THE DUKE LORENZO

The Medici Chapel, Florence

Moreover, he held that this could be done without the use of symbolism. The simplest natural objects, transfigured by the artist-poet, would carry the profoundest truth.

Let us see how Michael Angelo proved his belief in the all-sufficiency of the art of sculpture in this respect. Choose two typical figures from the groups we are considering.

“Marble griefs, Hewn from a Titan’s heart,”

some one has called them. Say those of “[Dawn]” and “[Night].” Both are female nudes, and illustrate a vital feature in Michael Angelo’s technique—his preference for the male over the female form. The Greek sculptors before Praxiteles had the same preference. The male form made a more vital appeal to them than the female. With its infinitely greater variety of surface and its greater diversity of posture, it expressed more directly the vast complexity of human energies which their age had seen spring into being. Two thousand years later the times gave rise to thoughts no less profound and to emotions of no less intensity. And Michael Angelo found that they were too heavy a burden for a woman’s form to bear. That the full sentiment aroused by his conception of “[Night]” may find expression, the sculptor has lengthened the trunk and the limbs. He has twisted the torso upon the hips. He has added, as it were, a masculine character to the feminine form. He has treated the female nude in the male key. This is a direct reversion of the Praxitelean method by which profoundly beautiful sensuous effects were obtained through treating the male figure in the female key—the “Hermaphroditus,” for instance.

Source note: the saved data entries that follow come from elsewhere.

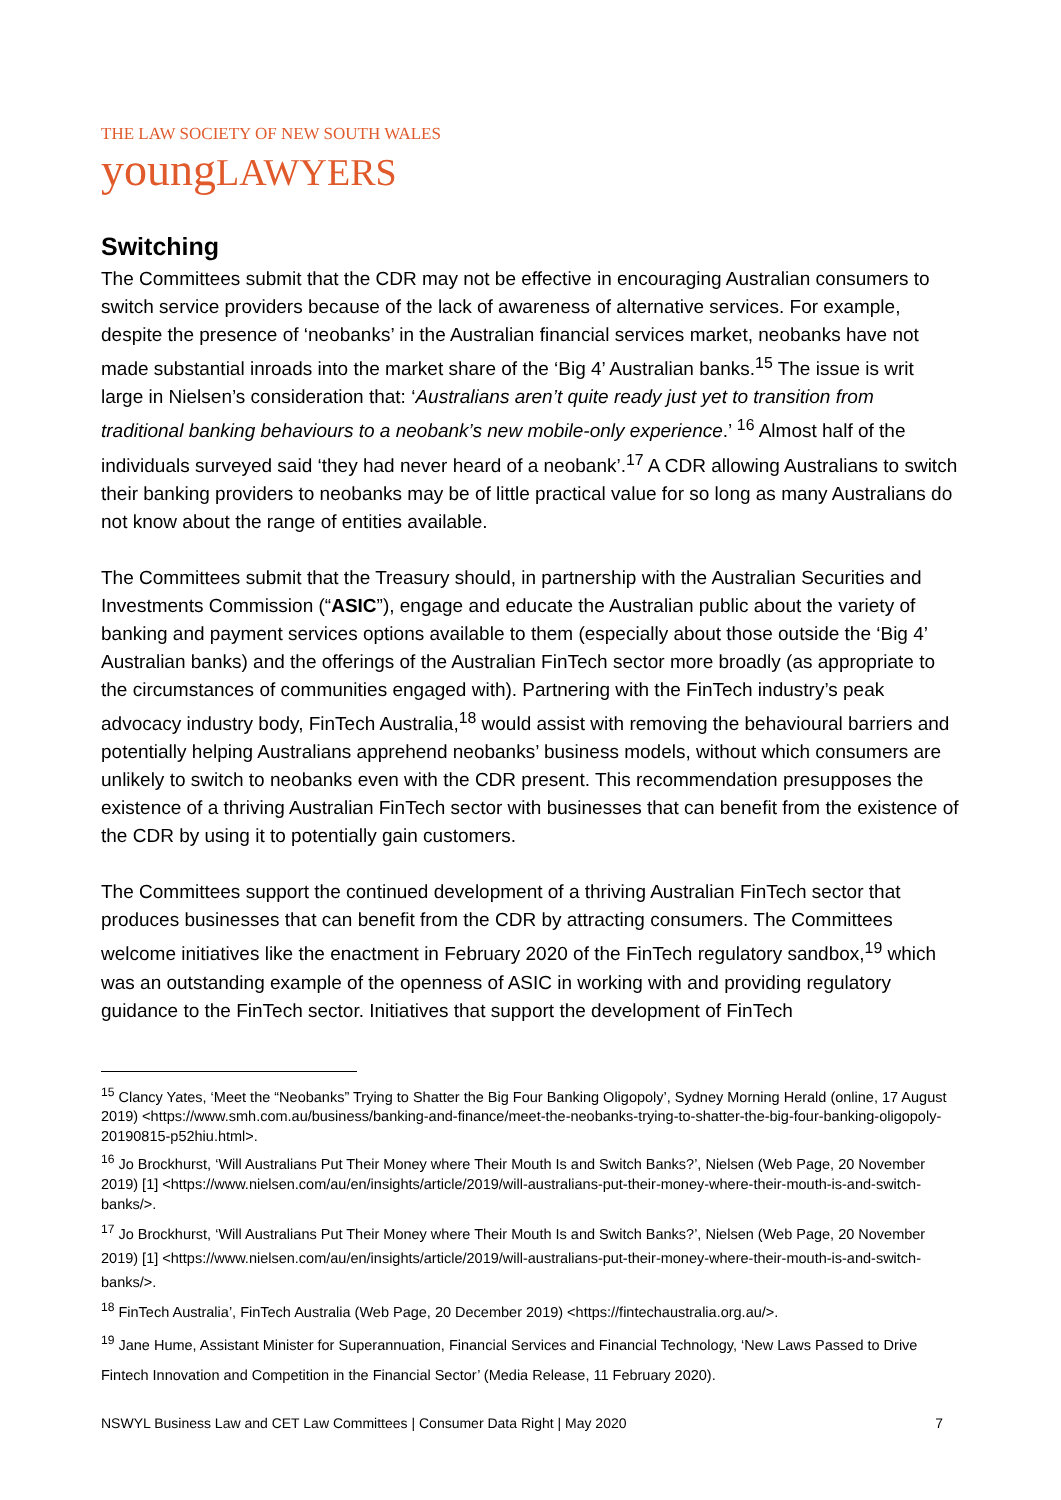THE LAW SOCIETY OF NEW SOUTH WALES
youngLAWYERS
Switching
The Committees submit that the CDR may not be effective in encouraging Australian consumers to switch service providers because of the lack of awareness of alternative services. For example, despite the presence of ‘neobanks’ in the Australian financial services market, neobanks have not made substantial inroads into the market share of the ‘Big 4’ Australian banks.<sup>15</sup> The issue is writ large in Nielsen’s consideration that: ‘Australians aren’t quite ready just yet to transition from traditional banking behaviours to a neobank’s new mobile-only experience.’ <sup>16</sup> Almost half of the individuals surveyed said ‘they had never heard of a neobank’.<sup>17</sup> A CDR allowing Australians to switch their banking providers to neobanks may be of little practical value for so long as many Australians do not know about the range of entities available.
The Committees submit that the Treasury should, in partnership with the Australian Securities and Investments Commission (“ASIC”), engage and educate the Australian public about the variety of banking and payment services options available to them (especially about those outside the ‘Big 4’ Australian banks) and the offerings of the Australian FinTech sector more broadly (as appropriate to the circumstances of communities engaged with). Partnering with the FinTech industry’s peak advocacy industry body, FinTech Australia,<sup>18</sup> would assist with removing the behavioural barriers and potentially helping Australians apprehend neobanks’ business models, without which consumers are unlikely to switch to neobanks even with the CDR present. This recommendation presupposes the existence of a thriving Australian FinTech sector with businesses that can benefit from the existence of the CDR by using it to potentially gain customers.
The Committees support the continued development of a thriving Australian FinTech sector that produces businesses that can benefit from the CDR by attracting consumers. The Committees welcome initiatives like the enactment in February 2020 of the FinTech regulatory sandbox,<sup>19</sup> which was an outstanding example of the openness of ASIC in working with and providing regulatory guidance to the FinTech sector. Initiatives that support the development of FinTech
<sup>15</sup> Clancy Yates, ‘Meet the “Neobanks” Trying to Shatter the Big Four Banking Oligopoly’, Sydney Morning Herald (online, 17 August 2019) <https://www.smh.com.au/business/banking-and-finance/meet-the-neobanks-trying-to-shatter-the-big-four-banking-oligopoly-20190815-p52hiu.html>.
<sup>16</sup> Jo Brockhurst, ‘Will Australians Put Their Money where Their Mouth Is and Switch Banks?’, Nielsen (Web Page, 20 November 2019) [1] <https://www.nielsen.com/au/en/insights/article/2019/will-australians-put-their-money-where-their-mouth-is-and-switch-banks/>.
<sup>17</sup> Jo Brockhurst, ‘Will Australians Put Their Money where Their Mouth Is and Switch Banks?’, Nielsen (Web Page, 20 November 2019) [1] <https://www.nielsen.com/au/en/insights/article/2019/will-australians-put-their-money-where-their-mouth-is-and-switch-banks/>.
<sup>18</sup> FinTech Australia’, FinTech Australia (Web Page, 20 December 2019) <https://fintechaustralia.org.au/>.
<sup>19</sup> Jane Hume, Assistant Minister for Superannuation, Financial Services and Financial Technology, ‘New Laws Passed to Drive Fintech Innovation and Competition in the Financial Sector’ (Media Release, 11 February 2020).
NSWYL Business Law and CET Law Committees | Consumer Data Right | May 2020 7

And yet it cannot be denied that the Praxitelean method is what we should have expected Angelo to follow. If the figure of “[Dawn]” had conveyed nothing save the virgin fairness of form which Giorgione’s “Venus” at Dresden embodies, it would have been more in accord with the popular taste of the first quarter of the sixteenth century. As the political and social situation in Italy grew more desperate (and it was never more desperate than during the years in which the monuments in the Medici chapel were being carved) painting and sculpture had become more joyous. The themes which the artists treated became less and less religious and more and more pagan. This has always been the case. In times of the greatest stress, when the enemy is beating at the very gates, men cannot sustain the soul-tearing emotions which they welcome in their art during times of prosperity. The defeat of the Athenians at Ægospotami did not bring to birth a greater Æschylus who should give shape to the fearful emotions which the men of the earlier age had been spared. No! tragedy vanished. Comedy arose. So it was with sculpture. Men turned from the griefs of a Niobe and found consolation in the sheer sensuous beauty of Praxiteles’ “[Aphrodite].” They preferred the manly charms of Hermes to the awful sublimity embodied in the brow of Phidias’ Zeus. And so in our period, when the horrors which had overtaken the Greek cities were threatening their heirs in Italy, the same thing took place. We find that the typical work is not the brooding figure of “[Lorenzo of Urbino]” or the “[Night],” which Michael Angelo sculptured beneath the figure of Giuliano, but the melodious dreams that floated from the brush of a Correggio. At this very time Allegri was at work upon the decoration of the great chamber of the Abbess of the Convent of St. Paul, Parma. He chose to depict no titanic forms charged with emotion, but covered his ceiling with a vast trellis of vine-leaves and fruit, and in the oval apertures which these formed he placed his groups of genii toying with the implements of the chase. Correggio’s was the manner of his time. His end was sensuous delight and through it, not the dramatic, but the lyrical note, continually sounds.